Variable universal life policies have a number of additional elements to consider:

  • Investment Options: Most variable universal life policies offer a policy owner a wide range of investment options, including basic stock, bond and money market funds. Depending on the policy and insurer, other options, such as index funds, real estate funds, foreign stock funds, or zero coupon bond funds may also be offered. A policy may also include a “fixed” account option, in which the insurer guarantees a fixed rate of return.
  • Surrender Charges: Most variable universal life policies have substantial surrender charges, if a policy is terminated. These surrender charges are generally highest in the early years of a policy, and decline over a period of time, usually from seven to 15 years.
  • Policy Loans: Variable universal life policies typically permit the policy owner to borrow at interest a portion of the accumulated cash value. The rate charged on the borrowed funds is often lower than current open market rates. A policy loan will reduce the death benefit payable if the insured dies before the loan is repaid; a policy loan will also reduce the cash surrender value if a policy is terminated.
  • Partial Withdrawals: Most variable universal life policies allow a policy owner to withdraw a portion of the cash value, without terminating the policy. Such withdrawals reduce the amount of death benefit payable, and may be subject to current income tax, if the policy is classified as a MEC. Some contracts allow a policy owner to put the withdrawn funds back into the policy, but the insured may have to provide evidence of insurability to restore the original death benefit.
  • Surrender Options: If a policy owner surrenders a policy, there are generally three ways in which the accumulated cash value may be received, including: (1) taking the accumulated cash value, less any surrender charges; (2) receiving a reduced amount of paid-up whole life insurance, or (3) taking paid-up term insurance in an amount equal to the original face amount of the whole life policy.
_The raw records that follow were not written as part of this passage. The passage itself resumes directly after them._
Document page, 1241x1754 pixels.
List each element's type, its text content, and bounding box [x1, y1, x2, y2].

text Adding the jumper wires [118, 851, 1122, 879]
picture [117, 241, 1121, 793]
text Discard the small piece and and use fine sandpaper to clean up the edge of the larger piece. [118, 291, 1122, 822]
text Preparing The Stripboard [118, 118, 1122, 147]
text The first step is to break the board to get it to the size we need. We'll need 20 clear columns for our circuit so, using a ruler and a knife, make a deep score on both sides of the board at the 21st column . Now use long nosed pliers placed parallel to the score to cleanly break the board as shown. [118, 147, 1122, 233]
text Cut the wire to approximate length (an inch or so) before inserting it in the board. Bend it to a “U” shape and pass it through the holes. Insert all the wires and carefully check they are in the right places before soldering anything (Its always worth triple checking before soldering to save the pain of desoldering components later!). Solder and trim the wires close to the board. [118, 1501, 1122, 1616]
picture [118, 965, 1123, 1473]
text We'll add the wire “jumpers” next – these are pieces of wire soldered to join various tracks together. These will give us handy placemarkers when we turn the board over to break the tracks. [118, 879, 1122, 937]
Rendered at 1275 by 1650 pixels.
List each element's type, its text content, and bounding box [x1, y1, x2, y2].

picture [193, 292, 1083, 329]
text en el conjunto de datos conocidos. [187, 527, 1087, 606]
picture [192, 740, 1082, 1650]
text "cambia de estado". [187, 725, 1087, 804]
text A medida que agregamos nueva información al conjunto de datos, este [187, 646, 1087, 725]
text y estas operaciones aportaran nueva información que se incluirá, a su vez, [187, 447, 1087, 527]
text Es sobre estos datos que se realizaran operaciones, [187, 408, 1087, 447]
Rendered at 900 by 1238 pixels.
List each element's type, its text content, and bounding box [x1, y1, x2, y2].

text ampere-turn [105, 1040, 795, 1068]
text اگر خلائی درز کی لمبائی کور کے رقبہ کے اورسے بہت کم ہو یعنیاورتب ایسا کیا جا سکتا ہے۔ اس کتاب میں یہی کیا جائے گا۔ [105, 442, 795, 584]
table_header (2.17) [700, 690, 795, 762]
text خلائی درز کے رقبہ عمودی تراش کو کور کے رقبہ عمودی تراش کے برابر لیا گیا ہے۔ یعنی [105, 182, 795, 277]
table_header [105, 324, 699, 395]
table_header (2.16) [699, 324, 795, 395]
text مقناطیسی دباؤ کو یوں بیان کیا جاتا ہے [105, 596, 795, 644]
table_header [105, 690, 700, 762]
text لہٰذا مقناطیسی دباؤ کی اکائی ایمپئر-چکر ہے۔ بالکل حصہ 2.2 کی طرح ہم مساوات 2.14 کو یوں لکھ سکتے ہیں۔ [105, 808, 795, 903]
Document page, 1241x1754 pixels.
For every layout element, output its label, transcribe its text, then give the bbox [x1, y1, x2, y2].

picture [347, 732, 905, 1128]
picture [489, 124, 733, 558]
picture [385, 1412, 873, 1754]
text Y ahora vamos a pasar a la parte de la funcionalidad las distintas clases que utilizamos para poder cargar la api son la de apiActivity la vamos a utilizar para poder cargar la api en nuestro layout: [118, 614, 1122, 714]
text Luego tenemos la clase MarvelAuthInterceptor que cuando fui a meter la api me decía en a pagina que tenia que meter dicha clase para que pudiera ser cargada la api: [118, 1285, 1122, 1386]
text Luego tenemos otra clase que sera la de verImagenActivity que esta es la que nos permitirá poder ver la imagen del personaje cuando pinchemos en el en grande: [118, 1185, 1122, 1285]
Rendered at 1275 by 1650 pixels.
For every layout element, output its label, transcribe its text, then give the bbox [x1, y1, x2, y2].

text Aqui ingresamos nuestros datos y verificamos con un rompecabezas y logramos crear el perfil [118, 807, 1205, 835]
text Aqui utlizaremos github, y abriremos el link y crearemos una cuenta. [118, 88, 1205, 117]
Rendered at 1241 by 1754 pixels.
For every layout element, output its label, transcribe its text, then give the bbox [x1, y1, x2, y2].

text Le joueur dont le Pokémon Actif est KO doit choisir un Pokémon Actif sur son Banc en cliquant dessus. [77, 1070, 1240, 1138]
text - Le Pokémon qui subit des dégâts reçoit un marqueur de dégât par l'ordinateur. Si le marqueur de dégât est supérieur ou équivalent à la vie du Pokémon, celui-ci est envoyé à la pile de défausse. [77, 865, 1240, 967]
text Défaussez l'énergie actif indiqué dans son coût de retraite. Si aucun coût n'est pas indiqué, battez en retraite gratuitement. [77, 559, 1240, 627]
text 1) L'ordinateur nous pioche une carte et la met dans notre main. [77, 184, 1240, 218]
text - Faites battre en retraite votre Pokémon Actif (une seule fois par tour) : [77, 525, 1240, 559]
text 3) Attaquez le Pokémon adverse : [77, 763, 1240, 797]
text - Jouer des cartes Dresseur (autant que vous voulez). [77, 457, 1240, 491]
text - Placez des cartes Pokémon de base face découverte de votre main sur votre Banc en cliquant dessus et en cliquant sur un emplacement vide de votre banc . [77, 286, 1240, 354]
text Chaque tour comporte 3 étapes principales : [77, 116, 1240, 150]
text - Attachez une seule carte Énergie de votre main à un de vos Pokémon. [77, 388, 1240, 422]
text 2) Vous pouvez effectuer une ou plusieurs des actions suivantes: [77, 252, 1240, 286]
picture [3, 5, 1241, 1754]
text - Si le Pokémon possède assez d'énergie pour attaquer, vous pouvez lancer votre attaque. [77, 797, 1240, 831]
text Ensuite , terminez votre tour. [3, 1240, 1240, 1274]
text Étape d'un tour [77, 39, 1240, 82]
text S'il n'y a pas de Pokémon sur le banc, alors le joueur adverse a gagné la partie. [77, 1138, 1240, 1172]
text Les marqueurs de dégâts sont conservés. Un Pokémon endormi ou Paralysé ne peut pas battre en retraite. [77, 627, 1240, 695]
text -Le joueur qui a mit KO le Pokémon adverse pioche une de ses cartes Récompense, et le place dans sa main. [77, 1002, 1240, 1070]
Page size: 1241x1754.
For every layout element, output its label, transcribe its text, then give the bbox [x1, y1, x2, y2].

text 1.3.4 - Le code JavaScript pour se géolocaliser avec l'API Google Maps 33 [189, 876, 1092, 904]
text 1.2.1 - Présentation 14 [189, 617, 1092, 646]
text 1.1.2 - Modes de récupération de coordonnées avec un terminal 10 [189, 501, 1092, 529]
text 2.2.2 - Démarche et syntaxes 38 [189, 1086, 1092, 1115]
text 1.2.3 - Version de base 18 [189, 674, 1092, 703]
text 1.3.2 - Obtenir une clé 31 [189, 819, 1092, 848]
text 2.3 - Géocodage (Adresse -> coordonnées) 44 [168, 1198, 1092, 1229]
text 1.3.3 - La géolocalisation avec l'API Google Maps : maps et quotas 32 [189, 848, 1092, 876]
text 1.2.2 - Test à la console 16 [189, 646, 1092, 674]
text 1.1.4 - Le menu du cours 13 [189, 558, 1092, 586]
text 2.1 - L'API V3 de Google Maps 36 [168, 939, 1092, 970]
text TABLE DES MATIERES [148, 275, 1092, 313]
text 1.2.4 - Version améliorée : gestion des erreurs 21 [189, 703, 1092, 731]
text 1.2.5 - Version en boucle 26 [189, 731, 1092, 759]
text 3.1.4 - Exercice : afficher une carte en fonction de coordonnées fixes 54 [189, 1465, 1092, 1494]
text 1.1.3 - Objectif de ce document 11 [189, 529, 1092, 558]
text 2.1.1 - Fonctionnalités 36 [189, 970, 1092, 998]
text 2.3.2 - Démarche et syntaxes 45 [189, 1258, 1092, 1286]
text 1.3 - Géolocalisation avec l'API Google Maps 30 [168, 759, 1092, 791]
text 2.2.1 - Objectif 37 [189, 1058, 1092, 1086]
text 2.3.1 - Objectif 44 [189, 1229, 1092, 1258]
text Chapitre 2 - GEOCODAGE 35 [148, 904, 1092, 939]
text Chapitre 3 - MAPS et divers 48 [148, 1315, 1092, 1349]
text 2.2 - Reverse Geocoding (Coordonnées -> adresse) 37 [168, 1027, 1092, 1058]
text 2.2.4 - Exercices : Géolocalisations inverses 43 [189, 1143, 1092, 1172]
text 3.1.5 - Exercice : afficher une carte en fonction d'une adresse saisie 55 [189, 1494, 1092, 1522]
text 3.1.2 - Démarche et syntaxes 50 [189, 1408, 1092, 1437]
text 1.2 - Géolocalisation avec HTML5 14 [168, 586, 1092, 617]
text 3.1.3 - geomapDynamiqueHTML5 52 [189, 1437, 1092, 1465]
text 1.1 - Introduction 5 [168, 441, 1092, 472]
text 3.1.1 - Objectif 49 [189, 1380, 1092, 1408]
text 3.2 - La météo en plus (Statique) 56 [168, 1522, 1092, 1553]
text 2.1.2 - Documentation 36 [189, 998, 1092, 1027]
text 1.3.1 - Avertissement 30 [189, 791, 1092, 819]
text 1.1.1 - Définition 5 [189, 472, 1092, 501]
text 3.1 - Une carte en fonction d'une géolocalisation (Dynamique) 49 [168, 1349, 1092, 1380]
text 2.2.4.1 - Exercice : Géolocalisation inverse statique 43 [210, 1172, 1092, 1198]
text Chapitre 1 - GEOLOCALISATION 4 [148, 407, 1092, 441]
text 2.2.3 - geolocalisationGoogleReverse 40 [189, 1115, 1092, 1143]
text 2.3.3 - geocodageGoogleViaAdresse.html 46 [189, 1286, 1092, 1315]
Optional Policy Provisions

A number of optional provisions, commonly referred to as “riders”, can be added to a basic variable universal life policy, through payment of an additional premium:

  • Waiver of Premium: Suspends the monthly deduction for the “protection” element of the policy, if the insured becomes disabled and is unable to work.
  • Accidental Death: Pays the beneficiaries double (in some situations triple) the face amount of the policy if the insured dies in an accident.
  • Spousal or Family Term Life Insurance: Allows a policy owner to purchase term insurance on a spouse or children.
  • Accelerated Death Benefits: An Accelerated death benefits provision allows for payment of part of a policy’s death benefit while an insured is still alive. Such benefits are typically payable when the insured develops a medical condition expected to lead to death within a short period of time.